What are the implications for the Church today?

Tuesday, June 4, 2013

...and he was moved with Compassion



The Revised Common Lectionary (RCL) considers the time between Pentecost Sunday and the first Sunday in Advent as Ordinary Time.  Yet, our readings in Luke’s Gospels for both last week and this week, (Luke 7: 11-17) depict events that must be considered anything but ordinary. According to Thomas Keating, Ordinary Time is a time in our church calendar during which “chronological and eternal time intersects in the mystery of the present moment and become one” (The Mystery of Christ). And so, this week’s story, while remarkable in and of itself, goes far beyond a dramatic restoration of life and underscores Jesus’ ministry: we express our love for God when we have love and compassion for one another.

Compassion is a particularly important word in our Gospel in which we read of Jesus being moved with compassion.

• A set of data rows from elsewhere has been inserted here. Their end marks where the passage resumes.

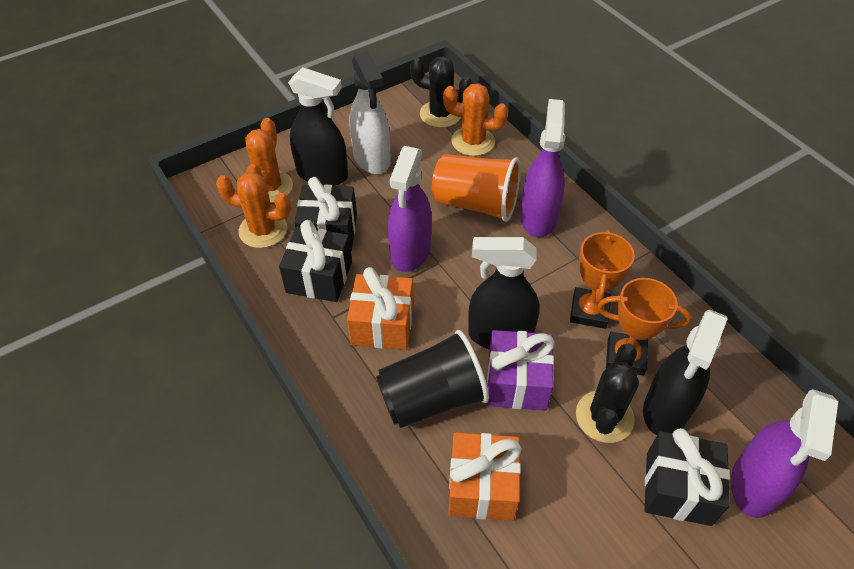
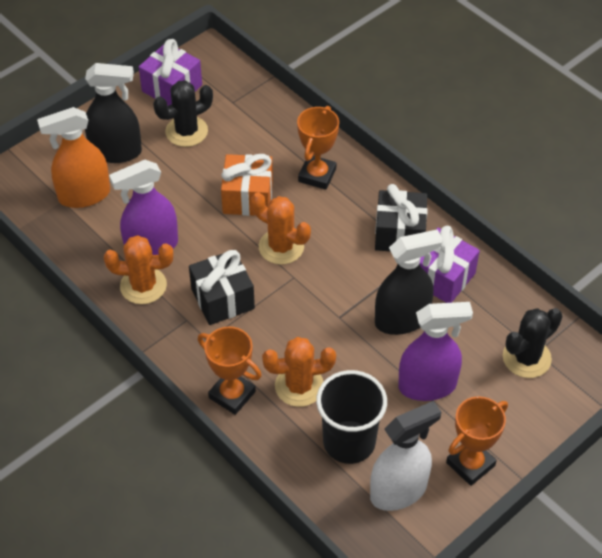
black gift: [279,220,352,302] [294,177,357,251] [645,428,730,526] = 3 -> [189,250,255,325] [375,184,428,251] = 2
black spray bottle: [288,68,348,186] [468,237,540,349] [643,309,728,435] = 3 -> [85,63,142,163] [375,229,443,335] = 2
orange cup: [432,154,521,222] = 1 -> none = 0
orange gift: [347,267,414,350] [449,432,521,521] = 2 -> [221,154,273,216] = 1
orange spray bottle: none = 0 -> [37,107,110,208] = 1
orange trophy: [570,229,635,329] [597,278,691,376] = 2 -> [198,327,262,415] [297,106,339,190] [446,396,508,486] = 3
purple gift: [487,330,555,411] = 1 -> [139,39,202,106] [419,226,480,303] = 2
purple spray bottle: [388,146,432,272] [520,99,566,237] [731,389,838,518] = 3 -> [109,160,178,255] [398,302,473,401] = 2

Marcus Borg tells us that compassion represents the summation of Jesus’ teaching about both God and ethics. “For Jesus, compassion was the central quality of God and the central moral quality of a life centered in God. Moreover, for Jesus compassion was not simply an individual virtue, but a sociopolitical paradigm expressing  his alternative vision of human life in community, a vision of life embodied in the community that came into existence around him” (Meeting Jesus Again for the First Time).

So how does this story fit with Borg’s paradigm? In this story Jesus restored more than the life of the young man; he restored the life of the widow, a woman with no "voice" of her own, who, at the lowest rung of society’s ladder, was destined to live out her life in, at the very least, misery.  This is a story in which her community, dominated by men, walk beside her in her time of need.  This is a story in which Jesus, in asking the widow not to cry, does so not to calm her emotional state, but rather to transform life: hers, her son’s, the community, and ours.

Jesus was intent on challenging the vision of God as being one that was centered in holiness, and beyond our reach, to one that is centered in compassion and lives with us in our midst. Says Borg, “As a mother loves the children of her womb, so God loves us and feels for us. In its sense of ‘like a womb,’ compassionate has nuances of giving life, nourishing, caring, perhaps embracing and encompassing. For Jesus this is what God is like.”